Février est un mois à surprises : il marquera toujours
la fin de carrière de quelques gros saumons combattifs, de lourds brochets et
de belles truites.
Ces poissons superbes, dont la capture fait époque dans la
vie d’un pêcheur sportif, n’ont certes pas la vigueur qu’ils posséderont au
printemps, mais sont cependant des adversaires peu commodes.
Les poissons moyens sont encore trop engourdis par les eaux
glacées pour qu’on puisse en escompter des captures certaines ; seuls, les
gros spécimens de l’espèce, poussés par une boulimie toujours pressante et
exigeante, cherchent avidement leur nourriture et attaquent brutalement les
leurres qu’on leur présente.
Aussi faut-il mettre dans notre jeu tous les atouts que nous
permettent nos connaissances halieutiques et nos possibilités.

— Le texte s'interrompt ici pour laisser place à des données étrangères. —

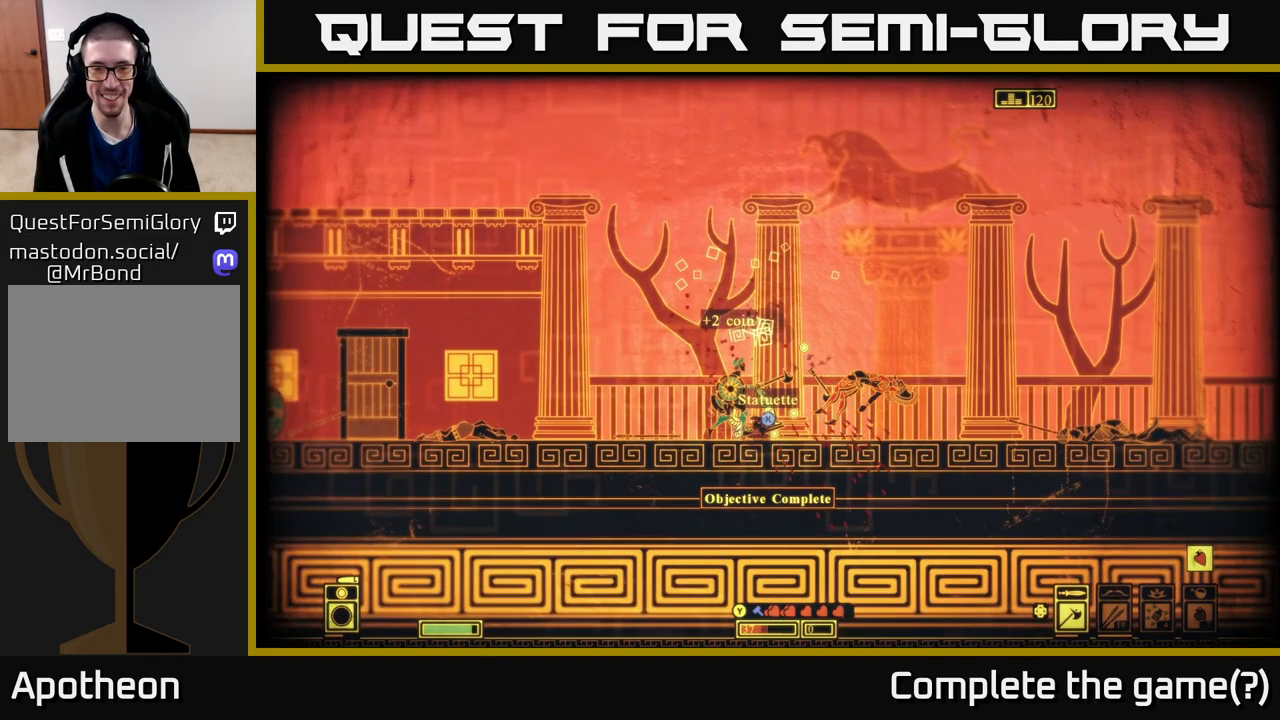
{"buttons": ["X"], "left_stick": "center", "right_stick": "center", "events": [[217, "X", "up"], [400, "X", "down"]]}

Il serait naturel de croire que, pour l’armement de nos
leurres à lancer, de forts grappins à 3 ou 4 branches sont indispensables
pour capturer nos gros carnassiers.
Sans vouloir négliger le bas de ligne en gut ou en soie
d’acier, suivant tel ou tel vorace recherché, j’estime que l’hameçon doit
mériter, de notre part, la plus grande attention ; j’ai longuement
insisté, d’ailleurs, sur ce sujet en envisageant les hameçons à mouches.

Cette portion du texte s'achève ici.